During this decade, the city exploded in three days of rioting. Still considered the greatest urban insurrection in U.S. history, the Draft Riots took place in July of 1863 and paralyzed the city. 119 deaths have been verified, but historians generally believe that as many as 1000 perished during the chaotic days of rampage and during the aftermath when order was restored by the military. (Five regiments of the Union Army were rushed to the city from the battlefield at Gettysburg.)
ALSO DURING THIS DECADE:
1860--The population of Manhattan now exceeds 800,000.
1860--Henry Ward Beecher holds his most famous slave auction at Plymouth Church when he brings a nine-year-old named Pinky in front of his congregation and implores them to buy her freedom. He then places a ring on her finger and "weds thee to freedom."
1861--The Civil War breaks out. With so much of the city's economy tied to southern exports, there is talk of the city's secession and the creation of Tri-Insula.
1861--Brooks Brothers receives their first contract for 12,000 Union uniforms.
1862--The Monitor, the Union's first ironclad, designed by John Ericsson, is launched. Parts of the ship are built in Greenpoint, Brooklyn and in Manhattan where Thirteenth Street meets the Hudson River.
1865--Abraham Lincoln is assassinated within a week of the end of the Civil War. He is honored in New York with a massive funeral procession up Broadway.
1865--A municipal fire-fighting system replaces the gangs of volunteer companies.
1866--Henry Bergh establishes the ASPCA.
1866--The rest of Manhattan is incorporated into the grid. (The 1811 Plan only reached 155th Street.)
1867--Prospect Park in Brooklyn opens.
1867--The stock ticker is patented. Brokerage houses proliferate.
1868--Andrew Green proposes consolidation for the first time. Thirty years later, five separate cities will become the five boroughs of Greater New York.
1868--The first elevated railroad is erected in the city, running up Greenwich from the Battery to Cortlandt Street. (You might as well walk.)
1869--Fisk and Gould corner the gold market. For the first time in American history, the federal government, (i.e., President Grant) intervenes on a large scale to bring stability to the marketplace.

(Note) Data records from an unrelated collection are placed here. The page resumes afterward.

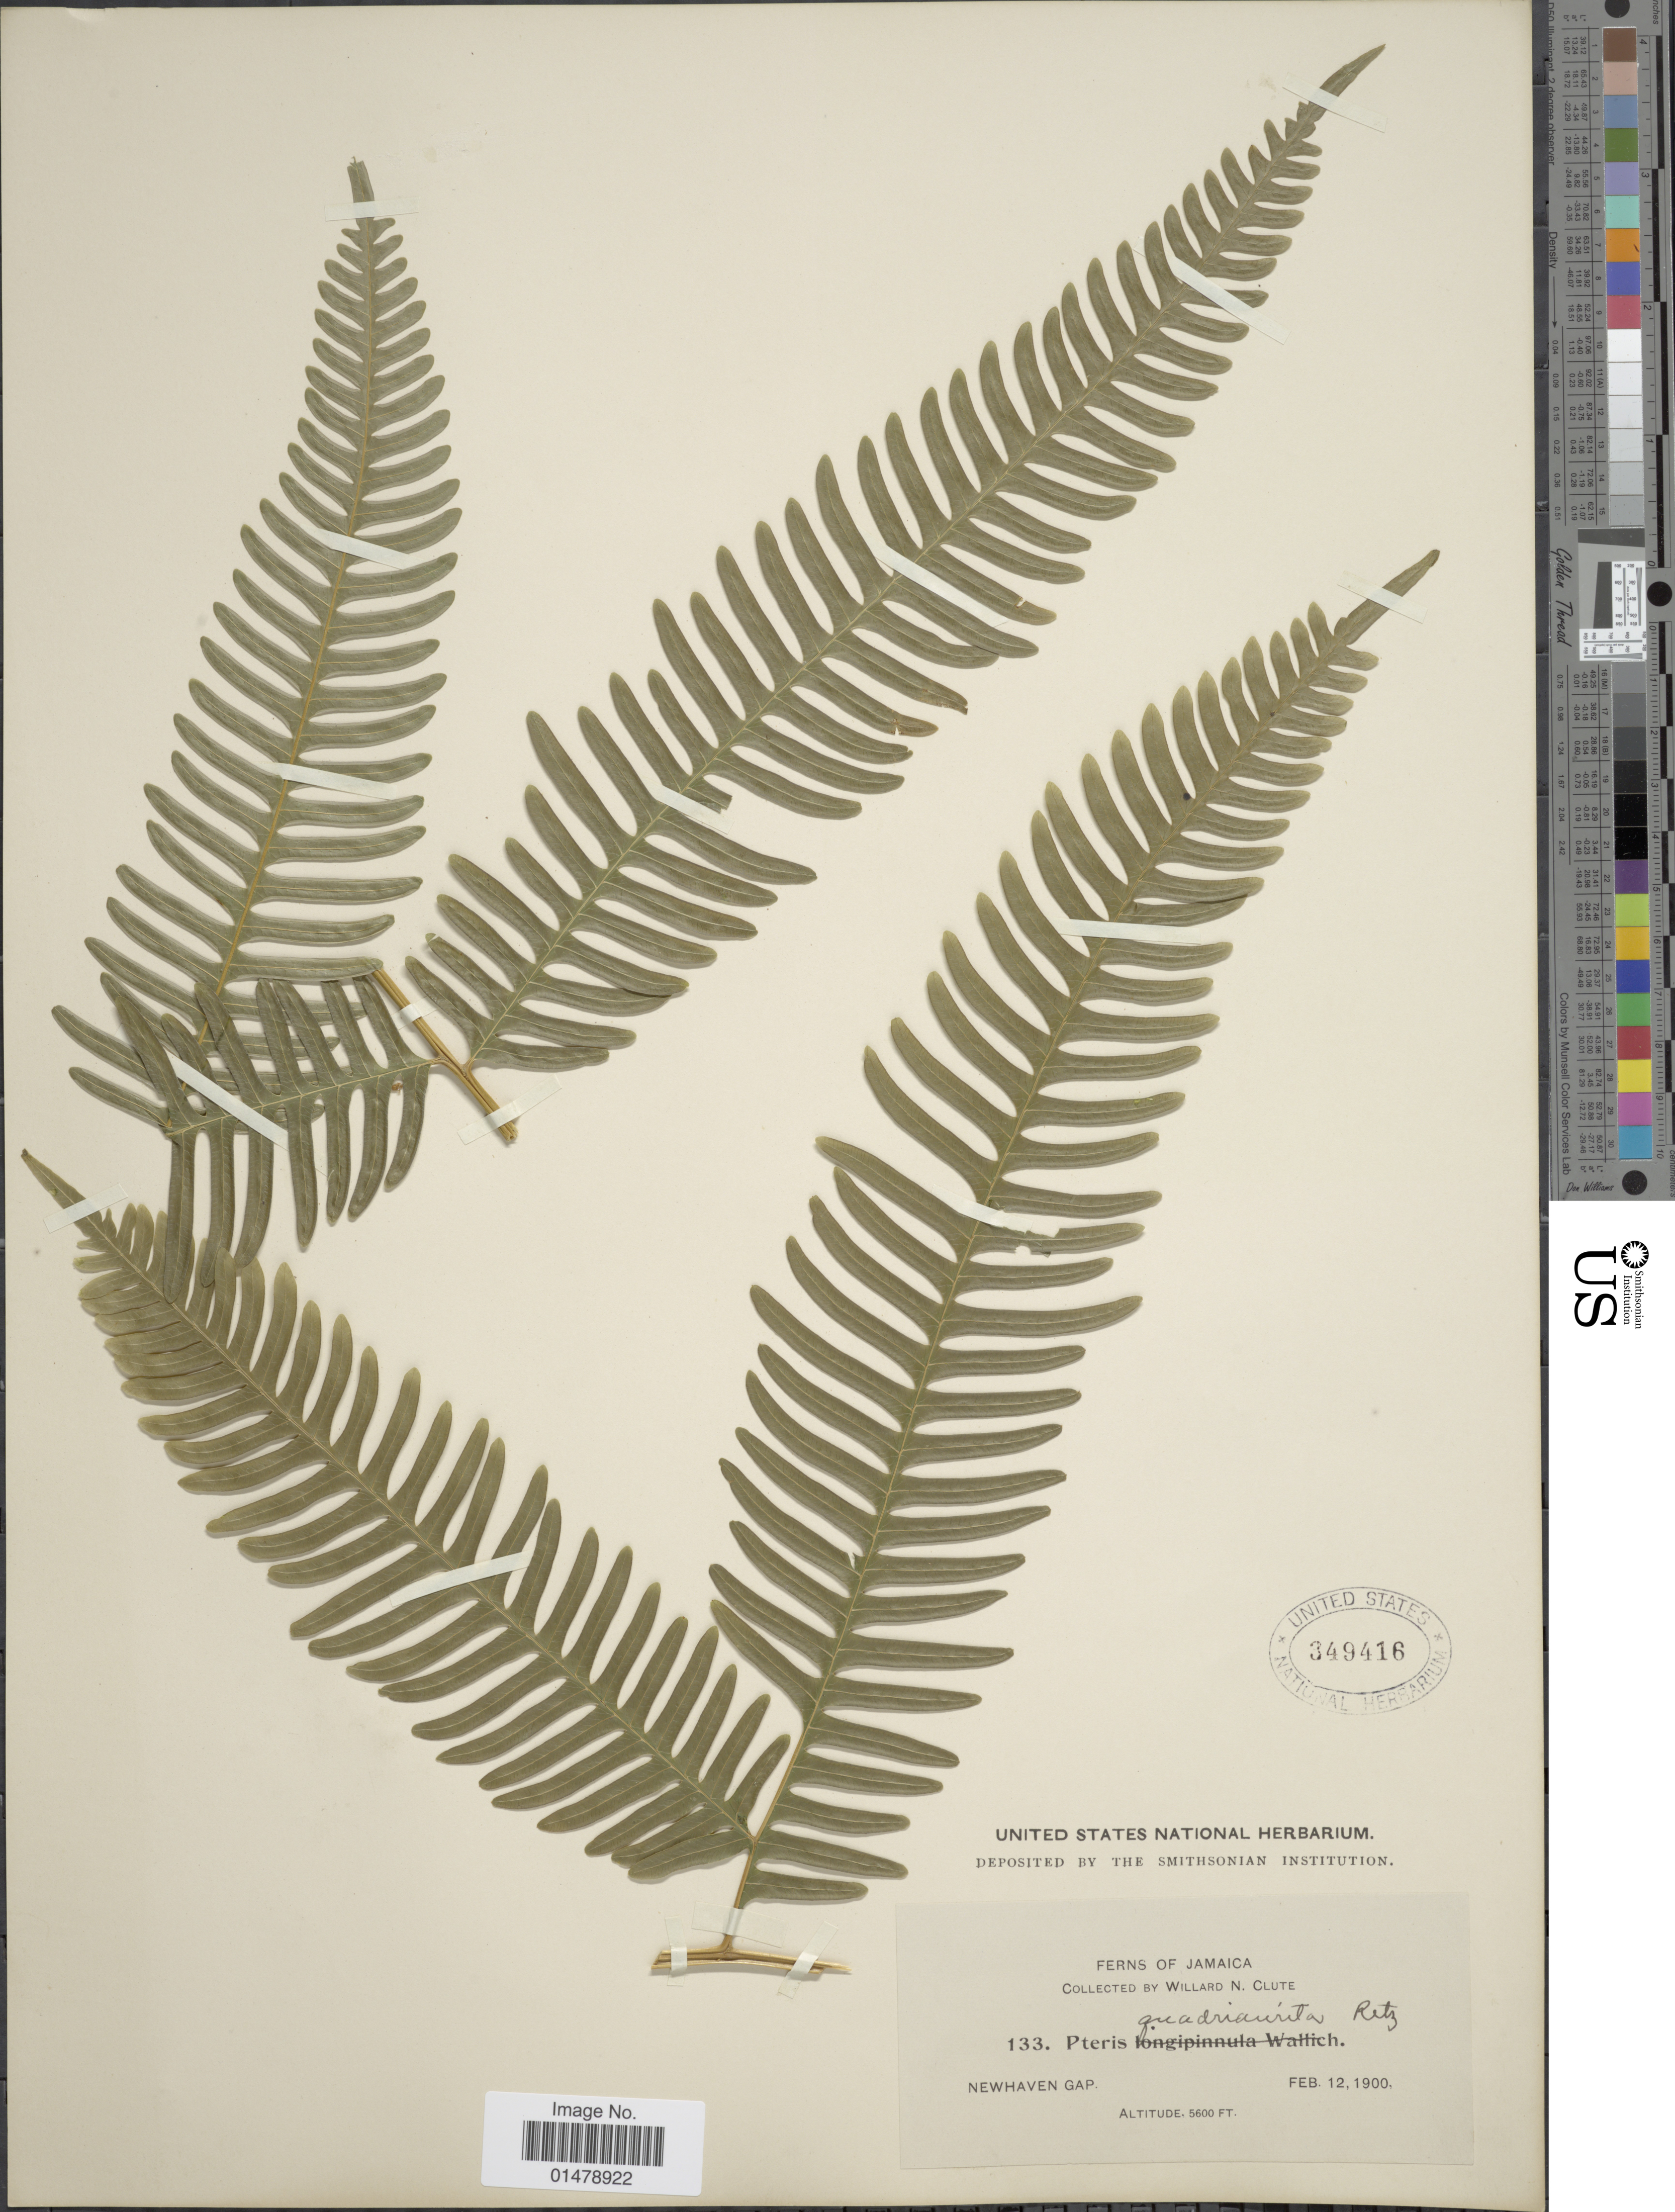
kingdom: Plantae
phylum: Tracheophyta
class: Polypodiopsida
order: Polypodiales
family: Pteridaceae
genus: Pteris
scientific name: Pteris quadriaurita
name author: Retz.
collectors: W. N. Clute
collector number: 133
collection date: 1900-02-12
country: Jamaica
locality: Newhaven Gap.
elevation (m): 1707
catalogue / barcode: US 349416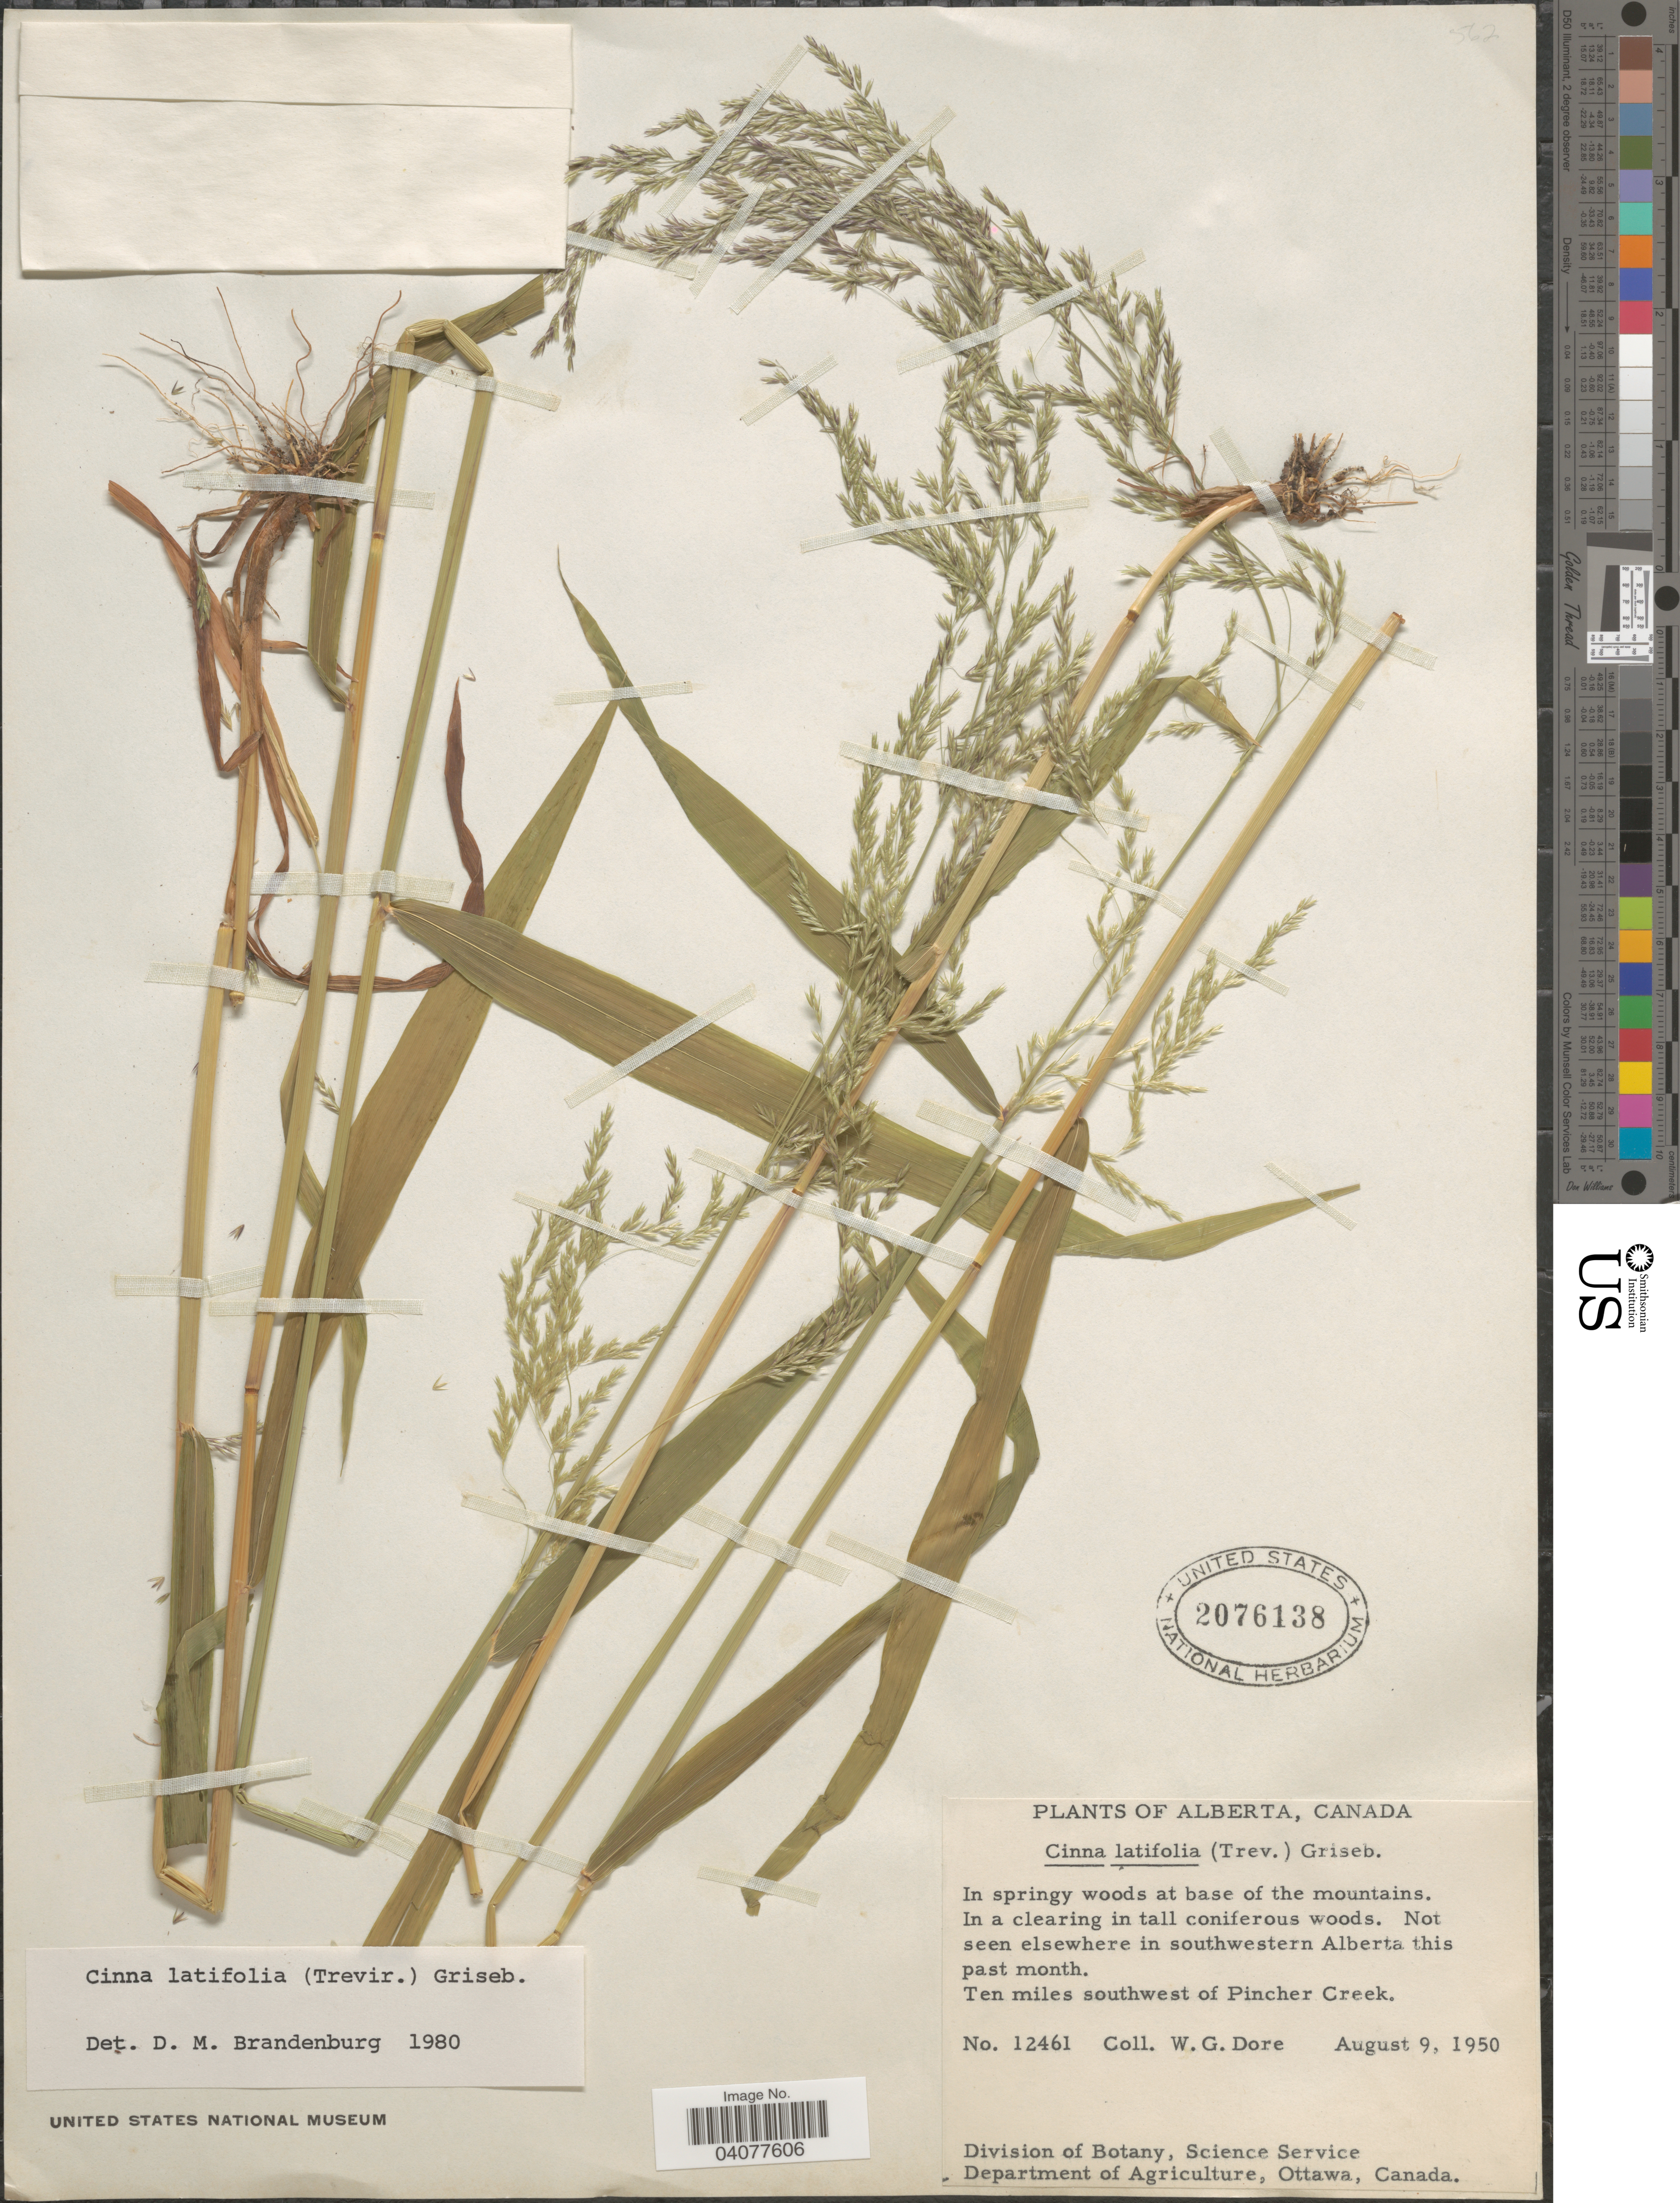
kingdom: Plantae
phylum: Tracheophyta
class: Liliopsida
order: Poales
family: Poaceae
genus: Cinna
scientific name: Cinna latifolia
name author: (Trevir. ex Goeppert) Griseb.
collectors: W. Dore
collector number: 12461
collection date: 1950-08-09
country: Canada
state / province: Alberta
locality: In springy woods at base of the mountains. In a clearing in tall coniferous woods. Ten miles southwest of Pincher Creek.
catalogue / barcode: US 2076138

1869--Mary Mason Jones and her sister move from Wavery Place to a lot WAY uptown--the northeast corner of Fifty-Seventh and Fifth. Other wealthy citizens will follow north, "keeping up with the Joneses."
Sources: Gotham by Edwin G. Burrows and Mike Wallace; Manhattan in Maps by Robert T. Augustyn and Paul E. Cohen; The Historical Atlas of New York City by Eric Homberger; New York: An Illustrated History by Ric Burns and James Sanders, with Lisa Ades; The Encyclopedia of New York City, edited by Kenneth T. Jackson.